I have been involved in counter-cult apologetics and evangelism for 35 years. Mormonism is a deviation from Christian orthodoxy on titanic theological issues such as the nature of God (or gods, in the case of Mormonism), the identity of Christ, and salvation, to name a few crucial issues. Yes, there has been some movement back to the Bible among some Mormons in the last twenty years. However, Mormonism as Mormonism is heretical. No one should be a Mormon. It is “another gospel” (see Galatians 1:6-11). I learned this in 1977, when, as a young Christian, I read Walter Martin’s modern classic, Kingdom of the Cults. Nothing since has convinced me to the contrary.

If Romney is elected President, it would give Mormonism a platform as it has never had before. That is bad, very bad. However, the President is not Theologian-in-Chief nor Pastor-in-Chief. He is Commander-in-Chief. More soberly, the alternative to Romney is, truly, the end of America as it was founded and as we know it. It is a state modeled after European democratic socialism: massive taxation, cradle-to-grave statist “security,” and a more secularized culture. This is not the America envisioned by our founders. This is not the city set on a hill.

In Romney’s favor, he has been a very decent man, who has given much of his income to charity. Further, he is an accomplished businessman who knows how to address problems (unlike Obama). For example, in 1999, he volunteered to save the 2002 Olympics in Salt Lake City. He did what he intended to do. He understands and respects the vital role of business to create jobs and create new products, unlike Obama, whose idea of job creation is endless “stimulus packages” packed with pork and barren of economic hope.

Obama, while not a Mormon, has no credible Christian testimony. Consider his twenty-year membership in Rev. Jeremiah Wright’s racist, ultra-liberal, Nation-of-Islam-supporting church. Ponder his stance on abortion. He was one of only a few politicians not to oppose partial-birth abortions, which are cases of infanticide: a form of murder. (See David Fredosso, The Case Against Barak Obama for the documentation.) He took this outrageous stand because he was afraid it would chip away at Roe v. Wade, which he supports completely. Obama is far more sympathetic to Islam than he is to Christianity. I did not Obama was a Muslim, but that he respects Islam and seems oblivious (or indifferent) to the dangers of sharia law (which allows wife-beating, polygamy, and more). This is urgent, since shari’a law is already being implemented on American soil. (On this menace, see Robert Spencer, Stealth Jihad.)

4. Under another four-years of Obama, we would experience more “historic” changes:

A. The federal takeover of health care, leading to rationing, inefficiency, and a loss of personal freedom. You will be paying for abortions. Some would rather go to jail than submit to this. I imagine that Catholic priests would lead the way.

B. A growing and perhaps insurmountable debt, mortgaging our future, and making us like Greece.

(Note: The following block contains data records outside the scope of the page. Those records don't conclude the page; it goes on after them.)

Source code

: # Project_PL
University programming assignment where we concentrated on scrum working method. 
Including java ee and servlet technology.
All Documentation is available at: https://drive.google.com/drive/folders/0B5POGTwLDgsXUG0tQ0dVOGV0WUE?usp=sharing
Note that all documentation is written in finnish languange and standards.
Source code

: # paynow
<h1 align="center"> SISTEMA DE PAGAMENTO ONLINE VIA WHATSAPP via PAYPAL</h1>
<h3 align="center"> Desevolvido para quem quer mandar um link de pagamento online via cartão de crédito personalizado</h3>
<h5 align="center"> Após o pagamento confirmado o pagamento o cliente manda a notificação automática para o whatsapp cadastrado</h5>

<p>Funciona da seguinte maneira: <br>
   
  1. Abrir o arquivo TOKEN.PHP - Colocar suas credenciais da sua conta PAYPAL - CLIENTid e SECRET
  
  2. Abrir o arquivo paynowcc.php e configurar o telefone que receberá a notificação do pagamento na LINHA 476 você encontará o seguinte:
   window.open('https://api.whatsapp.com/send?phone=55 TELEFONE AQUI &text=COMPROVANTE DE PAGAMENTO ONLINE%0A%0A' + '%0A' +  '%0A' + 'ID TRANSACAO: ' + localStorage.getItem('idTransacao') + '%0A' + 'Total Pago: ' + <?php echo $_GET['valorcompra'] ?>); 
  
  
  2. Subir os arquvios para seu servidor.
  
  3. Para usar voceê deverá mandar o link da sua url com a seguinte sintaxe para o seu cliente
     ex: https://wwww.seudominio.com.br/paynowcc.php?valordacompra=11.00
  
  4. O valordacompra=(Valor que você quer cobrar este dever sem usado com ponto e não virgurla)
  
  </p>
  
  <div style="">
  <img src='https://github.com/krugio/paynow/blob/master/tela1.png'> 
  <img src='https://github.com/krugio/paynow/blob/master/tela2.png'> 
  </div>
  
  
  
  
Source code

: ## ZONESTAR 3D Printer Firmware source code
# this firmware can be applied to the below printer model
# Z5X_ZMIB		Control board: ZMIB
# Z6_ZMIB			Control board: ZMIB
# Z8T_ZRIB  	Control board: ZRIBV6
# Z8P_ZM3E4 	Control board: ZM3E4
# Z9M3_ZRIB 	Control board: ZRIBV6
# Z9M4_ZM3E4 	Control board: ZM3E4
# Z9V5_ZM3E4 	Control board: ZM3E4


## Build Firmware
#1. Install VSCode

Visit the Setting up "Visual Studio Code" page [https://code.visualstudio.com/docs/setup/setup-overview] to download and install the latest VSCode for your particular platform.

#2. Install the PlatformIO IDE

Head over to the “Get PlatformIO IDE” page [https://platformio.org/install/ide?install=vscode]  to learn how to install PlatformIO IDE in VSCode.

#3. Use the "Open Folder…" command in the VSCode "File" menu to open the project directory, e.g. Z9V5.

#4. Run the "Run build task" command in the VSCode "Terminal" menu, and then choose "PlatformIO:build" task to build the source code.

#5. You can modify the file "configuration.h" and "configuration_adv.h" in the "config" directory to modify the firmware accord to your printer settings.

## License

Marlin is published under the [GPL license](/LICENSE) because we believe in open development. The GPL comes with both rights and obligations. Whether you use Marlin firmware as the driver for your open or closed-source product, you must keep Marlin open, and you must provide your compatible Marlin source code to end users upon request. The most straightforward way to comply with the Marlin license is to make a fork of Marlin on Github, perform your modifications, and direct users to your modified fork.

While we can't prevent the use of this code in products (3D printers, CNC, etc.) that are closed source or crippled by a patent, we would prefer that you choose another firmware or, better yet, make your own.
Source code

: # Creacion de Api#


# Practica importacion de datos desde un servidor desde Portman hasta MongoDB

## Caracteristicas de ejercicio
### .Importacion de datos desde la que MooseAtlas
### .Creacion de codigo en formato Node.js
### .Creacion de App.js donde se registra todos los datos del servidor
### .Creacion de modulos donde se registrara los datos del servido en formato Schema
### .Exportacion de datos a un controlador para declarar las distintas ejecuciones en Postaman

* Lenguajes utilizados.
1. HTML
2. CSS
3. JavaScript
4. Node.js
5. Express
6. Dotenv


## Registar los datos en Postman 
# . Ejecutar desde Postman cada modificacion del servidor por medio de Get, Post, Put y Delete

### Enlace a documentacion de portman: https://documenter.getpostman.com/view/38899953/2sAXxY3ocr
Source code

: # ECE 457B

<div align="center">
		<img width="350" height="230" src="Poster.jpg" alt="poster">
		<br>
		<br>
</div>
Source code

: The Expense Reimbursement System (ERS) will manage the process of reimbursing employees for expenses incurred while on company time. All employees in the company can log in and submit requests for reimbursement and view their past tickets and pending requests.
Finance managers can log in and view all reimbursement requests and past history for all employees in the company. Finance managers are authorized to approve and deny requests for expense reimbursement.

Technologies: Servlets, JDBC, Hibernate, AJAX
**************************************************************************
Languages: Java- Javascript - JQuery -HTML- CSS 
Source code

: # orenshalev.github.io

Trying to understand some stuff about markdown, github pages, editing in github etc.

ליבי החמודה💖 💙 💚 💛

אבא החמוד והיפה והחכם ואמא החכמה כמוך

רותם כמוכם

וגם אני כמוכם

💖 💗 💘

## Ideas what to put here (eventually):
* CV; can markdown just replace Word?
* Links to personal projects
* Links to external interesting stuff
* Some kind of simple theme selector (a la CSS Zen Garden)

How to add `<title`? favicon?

C. Further evisceration of our military and cut backs in military benefits.

D. The further deconstruction of the Constitution, thus removing us from the Rule of Law and putting us under the Rule of Man: One man, the man who would be King: Barack Obama. He might well abolish term limits if given another term.

For these reasons and many more, I, Douglas Richard Groothuis, will vote for, support, and pray that Mitt Romney becomes the next President of these United States. I hope you will join me. So much is at stake.